Generalized explanations for PMTA denials “given to all applicants with flavored products with no individualized consideration are not a ‘hallmark of good government’…but a blatant violation of the [Administrative Procedure Act] and the rights of individual applicants.”
After the FDA rescinded its MDO for hundreds of Turning Point Brands (TPB) e-liquids, the company moved to voluntarily dismiss its petition for review by the 6th Circuit Court of Appeals. The court today granted the motion and dismissed the petition.
TPB can appeal later if the FDA denies its PMTAs (which are now back under review) again, but for now its products can be sold—perhaps with more confidence than any other vaping products currently on the market. The FDA said in its rescission letter that, “in light of the unusual circumstances,” the agency has no intention of initiating enforcement actions against the products under review, and would first issue a warning letter to the company if it decided to enforce.
TPB received an MDO covering 490 of its products on Sept. 14, and filed a petition for review with the Sixth U.S. Circuit Court of Appeals on Sept. 23. Manufacturers have 30 days after receiving an MDO to file petitions for review with a federal circuit court of appeals or an administrative appeal with the FDA. TPB filed its emergency motion for a stay on Sept. 30.
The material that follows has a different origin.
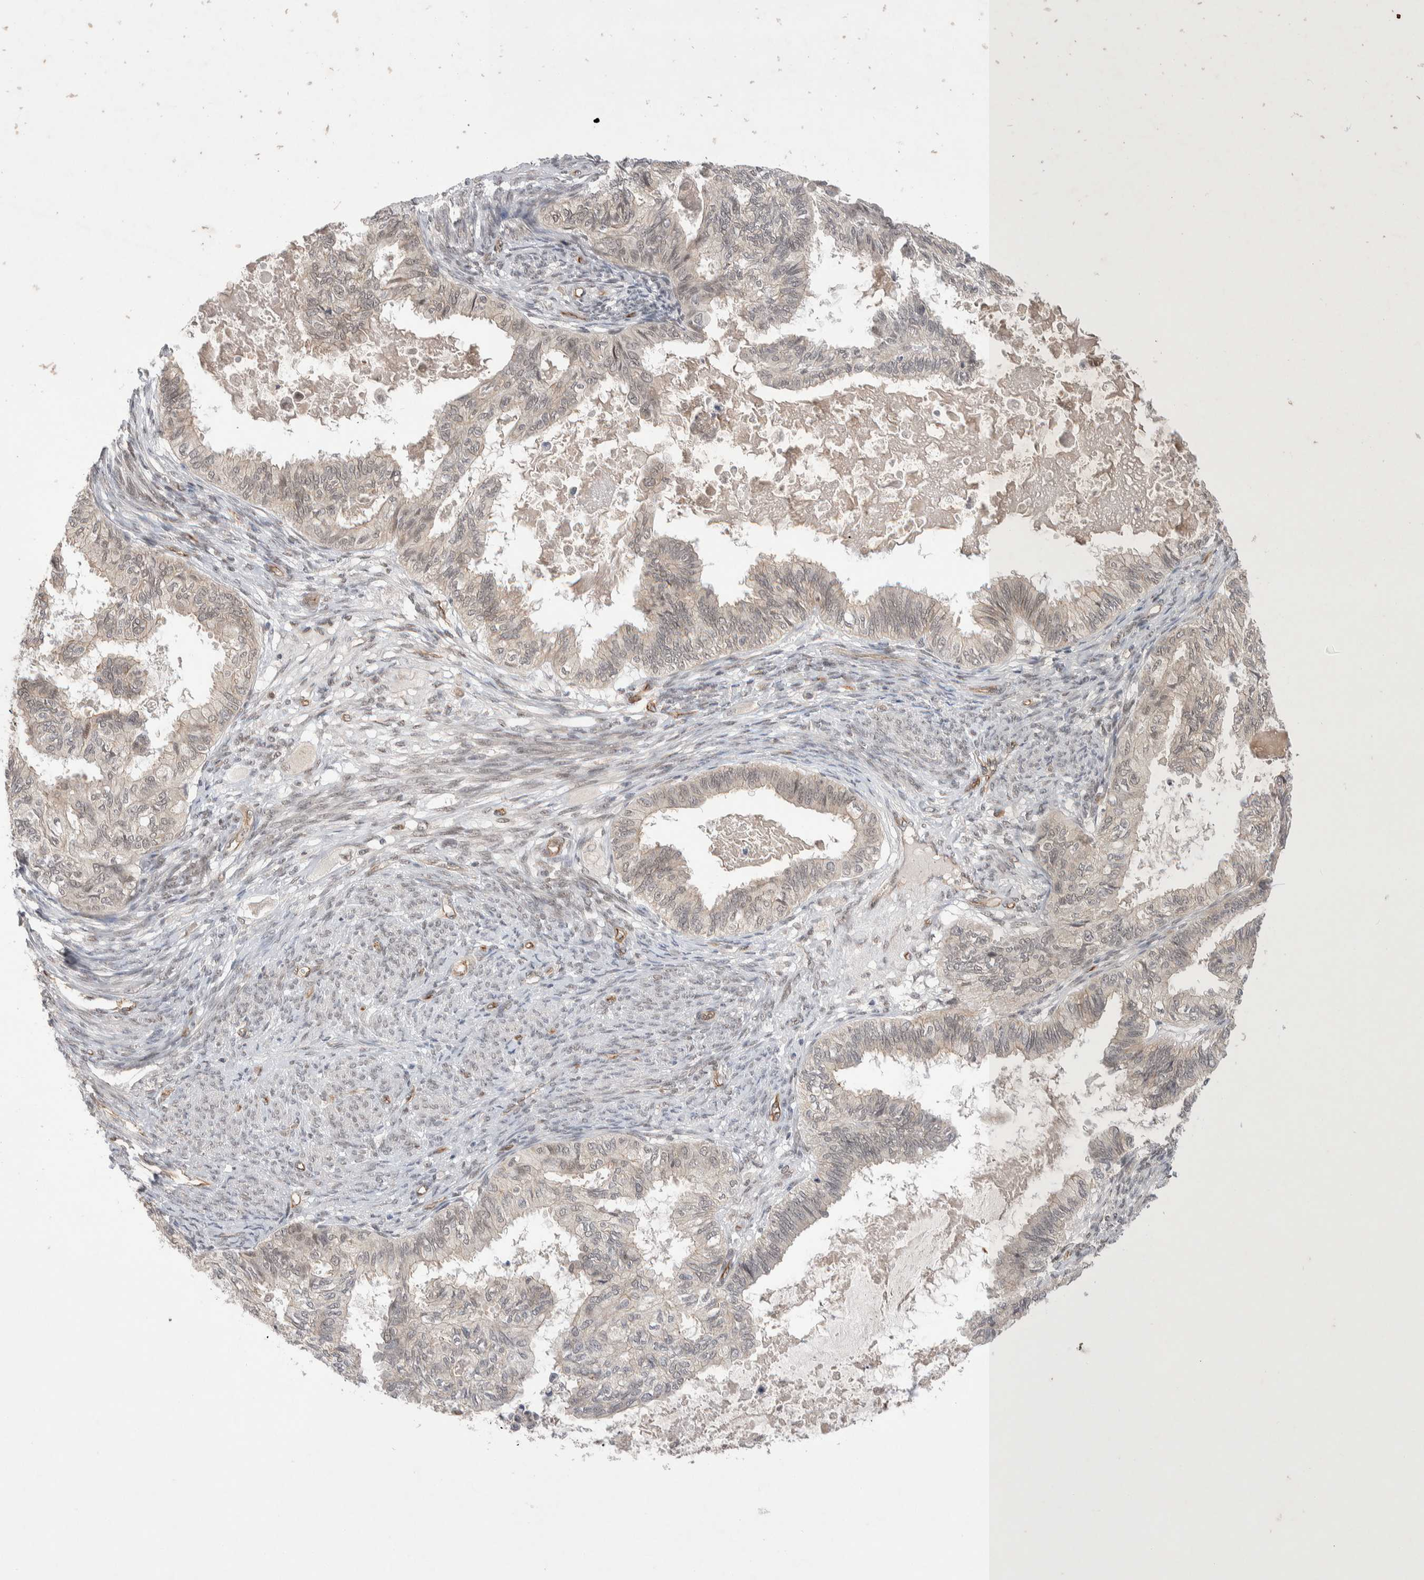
{"staining": {"intensity": "weak", "quantity": "<25%", "location": "cytoplasmic/membranous"}, "tissue": "cervical cancer", "cell_type": "Tumor cells", "image_type": "cancer", "snomed": [{"axis": "morphology", "description": "Normal tissue, NOS"}, {"axis": "morphology", "description": "Adenocarcinoma, NOS"}, {"axis": "topography", "description": "Cervix"}, {"axis": "topography", "description": "Endometrium"}], "caption": "The photomicrograph reveals no significant staining in tumor cells of cervical cancer. Nuclei are stained in blue.", "gene": "ZNF704", "patient": {"sex": "female", "age": 86}}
Since our last update on Oct. 8, at last three more vape manufacturers have filed petitions for federal court reviews of their MDOs. All three were filed on Oct. 11 in the 5th Circuit Court of Appeals in New Orleans:
Not counting Turning Point Brands, at least eight petitions for review have been filed so far in federal court. Only Triton Distribution is known to have filed an emergency motion for a stay. It is possible additional petitions or motions have been filed that haven’t yet been publicly released.
While it’s not exactly breaking news (we reported it yesterday), it may be significant that the FDA issued MDOs for Vuse Solo cartridges in flavors other than tobacco. (The Vuse Solo menthol flavor is still under review, according to the FDA.)
If Reynolds decides to pursue judicial review of its MDOs, the FDA and Justice Department could face a more well-equipped foe than the independent manufacturers it has squared off with so far in court. On the other hand, Reynolds may save its legal powder for a fight over its much more popular (and effective) Vuse Alto, a pod vape that owns a big chunk of c-store/gas station market share.
The FDA has not updated its public MDO list since Sept. 22 (not even to add RJ Reynolds), and none of the manufacturers on the public list have received an MDO since Sept. 17 (63 companies are not publicly listed because, the FDA says, their PMTAs were for products not currently being marketed).
The FDA has so far issued MDOs to 323 vape manufacturers (324 if you add RJ Reynolds). On Oct. 7 the FDA issued warning letters to 20 companies for selling products that have received MDOs.